• _本文_

お客さんにとって本当に有益な情報は、有料相談からしか得られないと心得ておいた方がいいでしょう。
無料だからと気軽に相談した結果、必要のない金融商品を購入することになることもあります。
自分にとって必要のないことに気づかなければ、毎月数千円、数万円のお金が無駄に出ていくことになります。
有料相談であれば、専門家は商品を売る必要がないので、相談者にとって最適なアドバイスをしてくれることでしょう。
不動産に対するアドバイスは住宅ローンの知識だけでは難しい
上場企業にお勤めでも、住宅購入で失敗したために生活が苦しいという人はいます。
住宅の購入は、人生で最も高額な買い物といえるので、失敗したときの影響力が大きいのです。
不動産の購入では、ローンを利用して購入する人が9割以上なので、住宅ローンの返済計画は大事です。
例えば、住宅ローンでは、「借入可能額」と「返済可能額」という言葉があります。
借入可能額とは、金融機関が貸してくれる金額をいい、返済可能額は無理なく返済していける金額のことをいいます。
例えば、年収700万円の人が金融機関から「4,600万円なら融資しますよ」と言われたとしても、その借り入れが必ずしも返済していける金額とは限りません。
ライフプランを立ててみたところ、4,600万円の場合のローン返済額は、月々約12万5千円(0.775%)ですが、返済可能な金額は3,500万円でした。
3,500万円の借入なら月々約9万5千円ですので、差額の3万円を積み立てれば、35年で1,260万円を積み立てることができます。
これを3%で積み立てていけば、2,150万円になります。税金を考慮しても1,916万円になります。
住宅ローン相談を受けていると、面倒くさいという理由で何百万円も損している人を多く見かけます。
平成25年(2013)に金利2.1%で4,000万円を借り入れ、月々13万4567円のローン返済をしている人がいたとします。
この人が2016年に金利1.3%で借り換えすると、月々の返済額は12万546円になります。
毎月1万4021円も軽くなり、総額500万円以上も費用を抑えることができます。
これを面倒くさがっていれば、総額500万円以上も損をすることになります。
また、将来、売却することもあるのが不動産です。
売却するときに力になるのは不動産会社なので、不動産を購入する場合は住宅ローンに精通している不動産会社に相談するのがベストです。

• _保存済みの項目_

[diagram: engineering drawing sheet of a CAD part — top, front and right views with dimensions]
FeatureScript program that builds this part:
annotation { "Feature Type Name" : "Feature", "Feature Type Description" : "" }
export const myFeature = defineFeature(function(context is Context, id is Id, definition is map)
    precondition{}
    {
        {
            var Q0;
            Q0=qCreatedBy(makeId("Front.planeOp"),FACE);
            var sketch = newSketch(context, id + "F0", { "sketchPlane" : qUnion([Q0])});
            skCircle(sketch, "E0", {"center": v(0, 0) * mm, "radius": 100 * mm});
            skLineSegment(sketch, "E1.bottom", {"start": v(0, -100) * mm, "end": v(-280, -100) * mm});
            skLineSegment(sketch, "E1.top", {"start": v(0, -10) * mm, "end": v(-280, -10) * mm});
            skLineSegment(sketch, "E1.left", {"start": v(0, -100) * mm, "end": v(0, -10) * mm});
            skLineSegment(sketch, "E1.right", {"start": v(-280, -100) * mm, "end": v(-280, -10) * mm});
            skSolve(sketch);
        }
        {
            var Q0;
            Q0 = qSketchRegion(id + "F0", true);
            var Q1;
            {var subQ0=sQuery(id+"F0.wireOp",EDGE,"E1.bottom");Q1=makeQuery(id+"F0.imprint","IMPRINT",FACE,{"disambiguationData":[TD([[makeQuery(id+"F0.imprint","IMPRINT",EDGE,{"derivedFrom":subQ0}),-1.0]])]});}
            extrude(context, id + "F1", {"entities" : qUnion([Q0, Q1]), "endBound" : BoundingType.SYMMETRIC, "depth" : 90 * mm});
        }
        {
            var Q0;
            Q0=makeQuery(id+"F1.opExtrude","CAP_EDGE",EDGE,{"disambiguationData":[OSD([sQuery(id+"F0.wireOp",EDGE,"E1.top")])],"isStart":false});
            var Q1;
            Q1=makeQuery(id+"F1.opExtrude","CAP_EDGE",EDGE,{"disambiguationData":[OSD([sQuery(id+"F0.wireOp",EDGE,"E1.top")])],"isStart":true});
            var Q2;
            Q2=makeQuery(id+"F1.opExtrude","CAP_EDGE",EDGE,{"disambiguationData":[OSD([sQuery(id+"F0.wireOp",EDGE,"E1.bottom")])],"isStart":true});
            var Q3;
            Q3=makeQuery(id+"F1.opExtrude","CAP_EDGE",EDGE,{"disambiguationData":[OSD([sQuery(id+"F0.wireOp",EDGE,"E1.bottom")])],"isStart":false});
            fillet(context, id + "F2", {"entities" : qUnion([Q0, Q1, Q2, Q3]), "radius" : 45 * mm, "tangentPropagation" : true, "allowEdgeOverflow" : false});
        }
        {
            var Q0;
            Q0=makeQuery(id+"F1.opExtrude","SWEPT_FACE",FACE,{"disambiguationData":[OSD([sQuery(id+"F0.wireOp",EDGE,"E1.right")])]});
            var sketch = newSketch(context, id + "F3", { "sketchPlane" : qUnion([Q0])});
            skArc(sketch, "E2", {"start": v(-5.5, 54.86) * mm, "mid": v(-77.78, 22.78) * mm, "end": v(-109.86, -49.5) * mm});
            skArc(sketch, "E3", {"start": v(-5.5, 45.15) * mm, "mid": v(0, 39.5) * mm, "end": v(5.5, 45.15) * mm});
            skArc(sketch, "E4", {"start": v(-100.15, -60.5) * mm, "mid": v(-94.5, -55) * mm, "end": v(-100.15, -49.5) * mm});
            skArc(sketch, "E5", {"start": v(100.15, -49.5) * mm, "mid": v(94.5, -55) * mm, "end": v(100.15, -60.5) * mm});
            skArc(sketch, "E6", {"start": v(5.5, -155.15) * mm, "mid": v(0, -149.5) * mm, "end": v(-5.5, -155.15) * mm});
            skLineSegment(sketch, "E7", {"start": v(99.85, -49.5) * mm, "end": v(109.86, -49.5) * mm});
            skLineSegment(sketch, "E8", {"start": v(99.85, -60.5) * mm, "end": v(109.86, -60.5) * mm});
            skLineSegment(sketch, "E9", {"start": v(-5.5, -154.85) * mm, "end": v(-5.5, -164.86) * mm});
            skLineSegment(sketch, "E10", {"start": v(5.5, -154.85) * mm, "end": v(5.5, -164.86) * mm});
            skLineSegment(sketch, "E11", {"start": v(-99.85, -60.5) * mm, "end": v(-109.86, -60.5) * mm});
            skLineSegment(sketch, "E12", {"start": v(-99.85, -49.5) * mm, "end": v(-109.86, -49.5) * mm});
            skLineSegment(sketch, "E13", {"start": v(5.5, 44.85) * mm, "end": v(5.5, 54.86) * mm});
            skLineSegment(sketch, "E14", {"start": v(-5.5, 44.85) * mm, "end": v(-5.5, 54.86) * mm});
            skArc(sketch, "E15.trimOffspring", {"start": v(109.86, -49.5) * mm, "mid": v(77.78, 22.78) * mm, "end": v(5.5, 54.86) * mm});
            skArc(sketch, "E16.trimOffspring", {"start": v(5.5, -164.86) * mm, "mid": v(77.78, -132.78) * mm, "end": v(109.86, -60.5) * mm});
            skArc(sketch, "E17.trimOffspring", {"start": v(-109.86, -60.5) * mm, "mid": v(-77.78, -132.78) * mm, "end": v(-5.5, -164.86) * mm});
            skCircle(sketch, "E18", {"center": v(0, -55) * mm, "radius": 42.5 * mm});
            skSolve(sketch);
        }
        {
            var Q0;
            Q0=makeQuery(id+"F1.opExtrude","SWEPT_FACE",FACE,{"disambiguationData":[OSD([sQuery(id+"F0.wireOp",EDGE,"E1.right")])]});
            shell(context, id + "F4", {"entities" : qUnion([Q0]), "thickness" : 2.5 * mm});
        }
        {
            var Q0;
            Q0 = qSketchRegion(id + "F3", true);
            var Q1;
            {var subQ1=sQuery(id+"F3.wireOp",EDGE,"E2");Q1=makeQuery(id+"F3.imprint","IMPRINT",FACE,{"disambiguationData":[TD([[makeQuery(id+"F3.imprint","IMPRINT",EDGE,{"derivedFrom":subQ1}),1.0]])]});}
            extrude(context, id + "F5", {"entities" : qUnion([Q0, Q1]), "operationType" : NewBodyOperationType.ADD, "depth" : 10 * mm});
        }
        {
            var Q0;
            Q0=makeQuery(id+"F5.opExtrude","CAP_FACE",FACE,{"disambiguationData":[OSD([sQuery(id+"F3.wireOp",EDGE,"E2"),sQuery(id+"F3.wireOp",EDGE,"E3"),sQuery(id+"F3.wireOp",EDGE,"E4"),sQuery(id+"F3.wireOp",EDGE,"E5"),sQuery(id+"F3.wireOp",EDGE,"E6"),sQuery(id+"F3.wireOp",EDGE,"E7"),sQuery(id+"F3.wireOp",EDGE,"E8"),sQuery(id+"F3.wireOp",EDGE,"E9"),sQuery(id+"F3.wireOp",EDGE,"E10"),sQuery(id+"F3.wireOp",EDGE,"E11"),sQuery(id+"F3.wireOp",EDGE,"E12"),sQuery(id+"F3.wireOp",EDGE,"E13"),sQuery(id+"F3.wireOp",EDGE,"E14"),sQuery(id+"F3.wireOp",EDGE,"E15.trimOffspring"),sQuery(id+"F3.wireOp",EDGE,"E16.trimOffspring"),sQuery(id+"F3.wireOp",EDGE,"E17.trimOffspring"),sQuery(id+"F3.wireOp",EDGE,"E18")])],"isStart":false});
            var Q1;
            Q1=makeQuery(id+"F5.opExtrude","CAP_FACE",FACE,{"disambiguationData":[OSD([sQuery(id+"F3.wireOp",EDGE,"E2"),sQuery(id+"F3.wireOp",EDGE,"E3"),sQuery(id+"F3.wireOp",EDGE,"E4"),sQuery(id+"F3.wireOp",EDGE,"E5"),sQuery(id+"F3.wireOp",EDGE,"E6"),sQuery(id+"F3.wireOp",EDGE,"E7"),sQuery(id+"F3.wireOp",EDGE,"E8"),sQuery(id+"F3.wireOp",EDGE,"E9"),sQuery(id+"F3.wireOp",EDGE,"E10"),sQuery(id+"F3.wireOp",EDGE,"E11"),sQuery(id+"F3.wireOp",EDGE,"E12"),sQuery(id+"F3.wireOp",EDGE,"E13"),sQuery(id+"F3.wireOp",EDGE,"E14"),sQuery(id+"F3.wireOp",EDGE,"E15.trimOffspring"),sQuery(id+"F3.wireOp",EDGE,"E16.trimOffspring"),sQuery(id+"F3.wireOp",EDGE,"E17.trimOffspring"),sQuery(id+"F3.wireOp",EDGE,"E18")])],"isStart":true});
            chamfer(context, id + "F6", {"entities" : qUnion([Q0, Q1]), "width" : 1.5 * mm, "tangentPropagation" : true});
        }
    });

• _課題_
住宅ローンの文章から、「借入可能額とは、金融機関が貸」で始まり「をしている人がいたとします。」まで続く部分を一字一句変えずに書き写してください。 上に並んだ行は使わなくてかまいません。

• _解答_
借入可能額とは、金融機関が貸してくれる金額をいい、返済可能額は無理なく返済していける金額のことをいいます。
例えば、年収700万円の人が金融機関から「4,600万円なら融資しますよ」と言われたとしても、その借り入れが必ずしも返済していける金額とは限りません。
ライフプランを立ててみたところ、4,600万円の場合のローン返済額は、月々約12万5千円(0.775%)ですが、返済可能な金額は3,500万円でした。
3,500万円の借入なら月々約9万5千円ですので、差額の3万円を積み立てれば、35年で1,260万円を積み立てることができます。
これを3%で積み立てていけば、2,150万円になります。税金を考慮しても1,916万円になります。
住宅ローン相談を受けていると、面倒くさいという理由で何百万円も損している人を多く見かけます。
平成25年(2013)に金利2.1%で4,000万円を借り入れ、月々13万4567円のローン返済をしている人がいたとします。